- _Work to complete_:
- 1) Do these statements agree with the firewall forum post? Answer yes or no for each, quoting the words of the post that decide it.
(a) The firewall runs FreeBSD 5.3 with ipnat and ipfilter.
(b) Traffic from fxp1 to fxp2 fails.
(c) fxp0 has been doing NAT to fxp1 for years.
- 2) According to the firewall forum post, why was a static route added to the router of the 444.444.444.0/24 network? Answer in one to three sentences.
- 3) Translate this sentence from the firewall forum post into Spanish: "Now I've added a new interface, and gave it a public ip address and connected that nic to the new networks switch."

- _Document extract_:
★ ★ ★

What's the routing table look like (netstat -rn or route show)?
What firewall software are you using? Where are the configs?
Any chance you can explain the problem better for morons like myself?
 
Yeah fxp0 is alot of public IP's nat'ed to various places on fxp1. 0-1 and 1-0 work just great. 1-2 works great too, but traffic isn't coming in over fxp2. The static route is on the router of the 444.444.444.0/24 network to keep the traffic from going over the internet (as the default route would direct it) and winding up at fxp0.

I think all the config info for the firewall related to this is above. Its Freebsd 5.3 running ipnat & ipfilter.

fxp0 has an internet address. Its been doing nat to fxp1 for years. Its an odd setup I guess but it gives us some necessary versatility in redirecting incoming traffc to different machines on the private range of IPs as necessary. Now I've added a new interface, and gave it a public ip address and connected that nic to the new networks switch. I added a static route to the router for the new network that directs traffic destined for the IP range that fxp0 deals with to the ip address of the 3rd nic on the firewall. That way traffic leaving the 2nd lan (fxp2) goes through the firewall box and not over the internet. map fxp2 10.10.0.0/16 -> 444.444.444.2/31 was added (and succcessfully) directs outbound traffic from the private IP range destinted for ips in the new network over fxp2 to that network, where otherwise the packets would be passed out the gateway of the firewall and over the internet. Traffic isn't flowing in fxp2 from the new network properly though.

★ ★ ★

- _Excerpted data_:
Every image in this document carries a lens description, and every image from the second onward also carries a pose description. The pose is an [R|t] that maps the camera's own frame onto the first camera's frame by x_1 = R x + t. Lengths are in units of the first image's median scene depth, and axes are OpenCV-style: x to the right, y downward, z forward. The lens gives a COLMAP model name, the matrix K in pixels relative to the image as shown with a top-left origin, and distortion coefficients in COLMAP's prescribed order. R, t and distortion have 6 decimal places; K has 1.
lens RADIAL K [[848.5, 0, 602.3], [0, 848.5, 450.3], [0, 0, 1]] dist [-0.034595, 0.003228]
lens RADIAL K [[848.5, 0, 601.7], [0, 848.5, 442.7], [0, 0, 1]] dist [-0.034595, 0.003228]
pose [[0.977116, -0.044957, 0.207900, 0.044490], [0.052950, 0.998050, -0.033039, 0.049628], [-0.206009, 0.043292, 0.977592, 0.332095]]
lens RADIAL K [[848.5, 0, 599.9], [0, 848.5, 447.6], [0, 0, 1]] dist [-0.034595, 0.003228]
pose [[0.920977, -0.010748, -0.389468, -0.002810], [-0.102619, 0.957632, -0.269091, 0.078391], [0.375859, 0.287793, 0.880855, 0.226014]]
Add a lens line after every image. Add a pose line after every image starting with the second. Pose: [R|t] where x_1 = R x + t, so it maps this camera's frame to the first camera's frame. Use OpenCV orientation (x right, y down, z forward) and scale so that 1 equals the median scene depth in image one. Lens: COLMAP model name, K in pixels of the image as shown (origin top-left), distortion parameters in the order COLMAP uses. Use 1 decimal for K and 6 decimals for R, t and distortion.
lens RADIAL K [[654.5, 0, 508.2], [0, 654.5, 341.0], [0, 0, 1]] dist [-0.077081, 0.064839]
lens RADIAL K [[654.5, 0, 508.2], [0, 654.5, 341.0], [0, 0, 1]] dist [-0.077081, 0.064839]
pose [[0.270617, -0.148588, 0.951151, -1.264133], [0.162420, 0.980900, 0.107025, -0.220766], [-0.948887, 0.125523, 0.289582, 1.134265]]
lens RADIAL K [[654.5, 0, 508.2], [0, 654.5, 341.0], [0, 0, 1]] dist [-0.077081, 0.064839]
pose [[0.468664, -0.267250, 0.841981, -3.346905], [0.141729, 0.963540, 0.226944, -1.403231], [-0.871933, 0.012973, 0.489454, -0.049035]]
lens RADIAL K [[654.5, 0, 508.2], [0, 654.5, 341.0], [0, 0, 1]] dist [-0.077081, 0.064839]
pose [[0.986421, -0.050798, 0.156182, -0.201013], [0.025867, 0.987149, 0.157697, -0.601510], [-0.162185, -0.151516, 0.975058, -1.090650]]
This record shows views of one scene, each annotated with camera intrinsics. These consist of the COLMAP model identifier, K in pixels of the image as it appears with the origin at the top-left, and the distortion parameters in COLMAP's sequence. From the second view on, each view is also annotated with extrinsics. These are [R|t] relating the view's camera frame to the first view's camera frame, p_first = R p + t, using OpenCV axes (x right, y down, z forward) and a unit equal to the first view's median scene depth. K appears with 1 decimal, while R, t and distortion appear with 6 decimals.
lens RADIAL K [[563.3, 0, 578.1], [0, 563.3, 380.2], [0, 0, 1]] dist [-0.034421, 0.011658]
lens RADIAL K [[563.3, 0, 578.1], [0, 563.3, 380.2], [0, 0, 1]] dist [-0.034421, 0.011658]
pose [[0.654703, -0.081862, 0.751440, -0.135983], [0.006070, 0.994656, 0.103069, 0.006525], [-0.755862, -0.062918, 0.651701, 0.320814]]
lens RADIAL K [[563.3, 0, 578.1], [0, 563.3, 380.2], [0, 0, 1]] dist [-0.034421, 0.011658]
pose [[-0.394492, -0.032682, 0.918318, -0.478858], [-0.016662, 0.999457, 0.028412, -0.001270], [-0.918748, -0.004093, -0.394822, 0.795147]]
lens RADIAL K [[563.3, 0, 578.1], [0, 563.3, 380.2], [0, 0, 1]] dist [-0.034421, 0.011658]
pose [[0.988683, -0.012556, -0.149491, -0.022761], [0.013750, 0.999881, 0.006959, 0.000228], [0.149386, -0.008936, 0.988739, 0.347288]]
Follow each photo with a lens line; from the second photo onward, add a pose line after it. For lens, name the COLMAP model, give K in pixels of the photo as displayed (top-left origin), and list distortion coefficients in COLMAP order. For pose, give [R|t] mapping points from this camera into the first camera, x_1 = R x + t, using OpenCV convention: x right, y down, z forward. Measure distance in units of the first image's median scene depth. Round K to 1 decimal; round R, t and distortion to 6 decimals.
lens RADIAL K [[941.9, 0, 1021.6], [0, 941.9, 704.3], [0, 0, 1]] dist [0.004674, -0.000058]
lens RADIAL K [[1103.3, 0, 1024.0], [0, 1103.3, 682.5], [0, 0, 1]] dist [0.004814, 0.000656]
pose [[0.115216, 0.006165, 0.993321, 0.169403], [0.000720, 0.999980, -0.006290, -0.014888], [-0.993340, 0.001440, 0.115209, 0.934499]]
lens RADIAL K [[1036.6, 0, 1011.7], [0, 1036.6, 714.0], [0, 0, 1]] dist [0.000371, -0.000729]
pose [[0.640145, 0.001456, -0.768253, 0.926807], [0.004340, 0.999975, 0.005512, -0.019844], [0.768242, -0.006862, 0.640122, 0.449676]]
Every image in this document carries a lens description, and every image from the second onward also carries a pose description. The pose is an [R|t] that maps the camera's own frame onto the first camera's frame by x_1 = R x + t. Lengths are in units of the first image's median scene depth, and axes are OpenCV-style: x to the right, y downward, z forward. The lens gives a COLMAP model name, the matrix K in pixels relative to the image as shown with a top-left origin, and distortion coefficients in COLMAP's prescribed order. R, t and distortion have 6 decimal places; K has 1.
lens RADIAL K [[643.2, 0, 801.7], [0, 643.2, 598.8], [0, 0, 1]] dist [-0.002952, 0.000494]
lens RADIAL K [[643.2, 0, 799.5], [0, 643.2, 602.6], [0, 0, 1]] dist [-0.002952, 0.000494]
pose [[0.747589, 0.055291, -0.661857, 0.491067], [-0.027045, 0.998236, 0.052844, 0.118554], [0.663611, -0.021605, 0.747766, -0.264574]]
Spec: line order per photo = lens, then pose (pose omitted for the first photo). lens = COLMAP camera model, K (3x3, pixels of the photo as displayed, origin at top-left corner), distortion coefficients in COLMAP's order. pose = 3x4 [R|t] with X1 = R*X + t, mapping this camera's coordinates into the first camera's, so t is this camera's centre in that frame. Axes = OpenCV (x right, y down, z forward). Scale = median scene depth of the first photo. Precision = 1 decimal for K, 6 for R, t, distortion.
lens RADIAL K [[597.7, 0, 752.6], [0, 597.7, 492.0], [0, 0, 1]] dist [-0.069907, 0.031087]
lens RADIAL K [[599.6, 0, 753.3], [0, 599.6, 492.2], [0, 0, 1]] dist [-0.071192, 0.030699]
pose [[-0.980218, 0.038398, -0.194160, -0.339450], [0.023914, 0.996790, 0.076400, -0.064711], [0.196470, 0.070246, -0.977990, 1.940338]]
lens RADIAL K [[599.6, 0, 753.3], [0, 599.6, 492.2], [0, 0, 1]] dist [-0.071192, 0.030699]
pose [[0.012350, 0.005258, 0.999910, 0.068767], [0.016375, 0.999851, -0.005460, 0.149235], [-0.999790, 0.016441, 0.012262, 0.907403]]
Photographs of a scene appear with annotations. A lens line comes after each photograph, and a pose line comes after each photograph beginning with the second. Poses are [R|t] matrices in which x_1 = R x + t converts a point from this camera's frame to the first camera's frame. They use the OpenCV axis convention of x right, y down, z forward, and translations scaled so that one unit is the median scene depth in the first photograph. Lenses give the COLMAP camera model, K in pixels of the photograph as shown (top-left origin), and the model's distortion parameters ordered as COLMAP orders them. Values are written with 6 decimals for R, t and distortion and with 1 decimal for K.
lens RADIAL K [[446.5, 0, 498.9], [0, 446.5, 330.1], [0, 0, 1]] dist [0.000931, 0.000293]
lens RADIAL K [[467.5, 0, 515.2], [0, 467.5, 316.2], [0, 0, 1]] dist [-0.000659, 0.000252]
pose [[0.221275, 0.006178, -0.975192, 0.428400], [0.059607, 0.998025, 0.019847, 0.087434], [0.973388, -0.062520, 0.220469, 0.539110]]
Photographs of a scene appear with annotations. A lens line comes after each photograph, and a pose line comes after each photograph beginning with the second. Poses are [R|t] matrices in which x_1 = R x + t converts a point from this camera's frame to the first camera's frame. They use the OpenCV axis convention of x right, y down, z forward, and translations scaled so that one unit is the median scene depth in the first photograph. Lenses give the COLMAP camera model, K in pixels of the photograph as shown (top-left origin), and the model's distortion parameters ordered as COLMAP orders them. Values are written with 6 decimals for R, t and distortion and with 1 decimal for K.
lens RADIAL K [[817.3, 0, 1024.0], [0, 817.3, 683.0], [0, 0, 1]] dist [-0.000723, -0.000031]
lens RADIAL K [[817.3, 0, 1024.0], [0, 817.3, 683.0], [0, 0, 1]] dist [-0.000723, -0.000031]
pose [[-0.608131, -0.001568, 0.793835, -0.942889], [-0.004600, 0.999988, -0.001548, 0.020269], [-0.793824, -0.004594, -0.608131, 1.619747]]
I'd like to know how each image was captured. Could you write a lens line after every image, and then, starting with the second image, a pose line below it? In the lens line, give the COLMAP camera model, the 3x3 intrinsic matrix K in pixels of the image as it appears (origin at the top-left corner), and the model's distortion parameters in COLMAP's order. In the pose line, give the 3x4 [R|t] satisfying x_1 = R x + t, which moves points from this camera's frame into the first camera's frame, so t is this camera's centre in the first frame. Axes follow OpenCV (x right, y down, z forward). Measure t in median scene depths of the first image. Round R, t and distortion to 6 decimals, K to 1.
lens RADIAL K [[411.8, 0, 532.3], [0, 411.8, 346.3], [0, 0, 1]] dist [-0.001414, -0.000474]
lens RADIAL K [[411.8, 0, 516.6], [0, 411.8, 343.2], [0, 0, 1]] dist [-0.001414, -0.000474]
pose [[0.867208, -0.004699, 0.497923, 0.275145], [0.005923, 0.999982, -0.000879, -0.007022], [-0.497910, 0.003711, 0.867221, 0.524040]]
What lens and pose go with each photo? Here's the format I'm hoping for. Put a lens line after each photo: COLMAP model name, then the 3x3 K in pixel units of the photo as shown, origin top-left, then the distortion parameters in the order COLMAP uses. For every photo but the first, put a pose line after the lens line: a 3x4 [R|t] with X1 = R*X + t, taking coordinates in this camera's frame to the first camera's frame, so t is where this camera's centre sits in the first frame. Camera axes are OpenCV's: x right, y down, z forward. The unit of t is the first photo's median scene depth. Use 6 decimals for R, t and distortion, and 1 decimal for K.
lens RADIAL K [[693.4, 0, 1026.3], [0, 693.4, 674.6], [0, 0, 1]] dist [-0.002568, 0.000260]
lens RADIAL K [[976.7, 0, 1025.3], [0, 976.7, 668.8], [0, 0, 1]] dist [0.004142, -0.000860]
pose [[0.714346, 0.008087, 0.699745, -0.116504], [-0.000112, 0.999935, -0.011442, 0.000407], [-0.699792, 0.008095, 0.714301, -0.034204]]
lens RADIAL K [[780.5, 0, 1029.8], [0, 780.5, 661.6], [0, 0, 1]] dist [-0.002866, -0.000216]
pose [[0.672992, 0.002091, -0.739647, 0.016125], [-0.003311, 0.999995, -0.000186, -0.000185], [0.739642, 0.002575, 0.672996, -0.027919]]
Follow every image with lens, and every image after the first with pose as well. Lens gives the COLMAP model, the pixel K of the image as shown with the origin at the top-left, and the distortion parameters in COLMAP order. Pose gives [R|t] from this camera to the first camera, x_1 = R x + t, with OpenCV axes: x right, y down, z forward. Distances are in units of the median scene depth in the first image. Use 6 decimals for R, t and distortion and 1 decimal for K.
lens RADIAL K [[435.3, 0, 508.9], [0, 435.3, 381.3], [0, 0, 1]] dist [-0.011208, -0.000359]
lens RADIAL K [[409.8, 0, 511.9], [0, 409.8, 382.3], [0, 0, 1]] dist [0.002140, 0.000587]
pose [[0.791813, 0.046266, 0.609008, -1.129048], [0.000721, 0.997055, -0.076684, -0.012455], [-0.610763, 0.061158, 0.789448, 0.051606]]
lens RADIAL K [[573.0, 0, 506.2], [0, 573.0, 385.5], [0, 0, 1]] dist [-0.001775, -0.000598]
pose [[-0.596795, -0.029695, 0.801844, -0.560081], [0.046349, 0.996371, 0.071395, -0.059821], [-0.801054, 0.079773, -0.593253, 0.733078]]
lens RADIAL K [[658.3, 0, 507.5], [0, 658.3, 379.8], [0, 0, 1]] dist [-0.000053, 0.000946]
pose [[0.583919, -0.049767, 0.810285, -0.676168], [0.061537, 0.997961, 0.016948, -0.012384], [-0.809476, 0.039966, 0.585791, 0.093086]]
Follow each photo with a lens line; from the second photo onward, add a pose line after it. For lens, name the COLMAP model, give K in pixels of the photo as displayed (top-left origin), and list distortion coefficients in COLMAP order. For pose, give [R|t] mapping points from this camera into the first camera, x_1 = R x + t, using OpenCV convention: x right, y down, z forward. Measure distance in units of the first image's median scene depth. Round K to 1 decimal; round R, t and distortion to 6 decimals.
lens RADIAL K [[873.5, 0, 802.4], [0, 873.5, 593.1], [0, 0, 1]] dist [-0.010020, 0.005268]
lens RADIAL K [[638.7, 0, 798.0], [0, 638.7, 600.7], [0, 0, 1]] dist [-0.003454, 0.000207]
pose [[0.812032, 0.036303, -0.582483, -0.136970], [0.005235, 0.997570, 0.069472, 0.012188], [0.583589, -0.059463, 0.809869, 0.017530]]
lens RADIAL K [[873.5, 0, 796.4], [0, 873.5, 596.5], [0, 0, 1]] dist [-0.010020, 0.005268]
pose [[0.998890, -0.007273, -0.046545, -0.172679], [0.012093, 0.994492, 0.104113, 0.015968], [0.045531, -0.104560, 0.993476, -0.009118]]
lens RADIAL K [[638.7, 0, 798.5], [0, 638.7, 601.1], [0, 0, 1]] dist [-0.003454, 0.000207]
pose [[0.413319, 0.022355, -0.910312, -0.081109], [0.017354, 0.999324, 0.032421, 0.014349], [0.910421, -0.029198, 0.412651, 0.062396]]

★ ★ ★

- _Exercise solutions_:
- 1)
(a) Yes: "Its Freebsd 5.3 running ipnat & ipfilter."
(b) No: "1-2 works great too, but traffic isn't coming in over fxp2."
(c) Yes: "Its been doing nat to fxp1 for years."

- 2) The static route keeps traffic from that network from following the default route over the internet and ending up at fxp0. It sends traffic bound for the range that fxp0 handles to the third NIC on the firewall, so traffic leaving the second LAN (fxp2) passes through the firewall box instead of the internet.

- 3) Ahora he añadido una nueva interfaz, le asigné una dirección IP pública y conecté esa NIC al switch de la nueva red.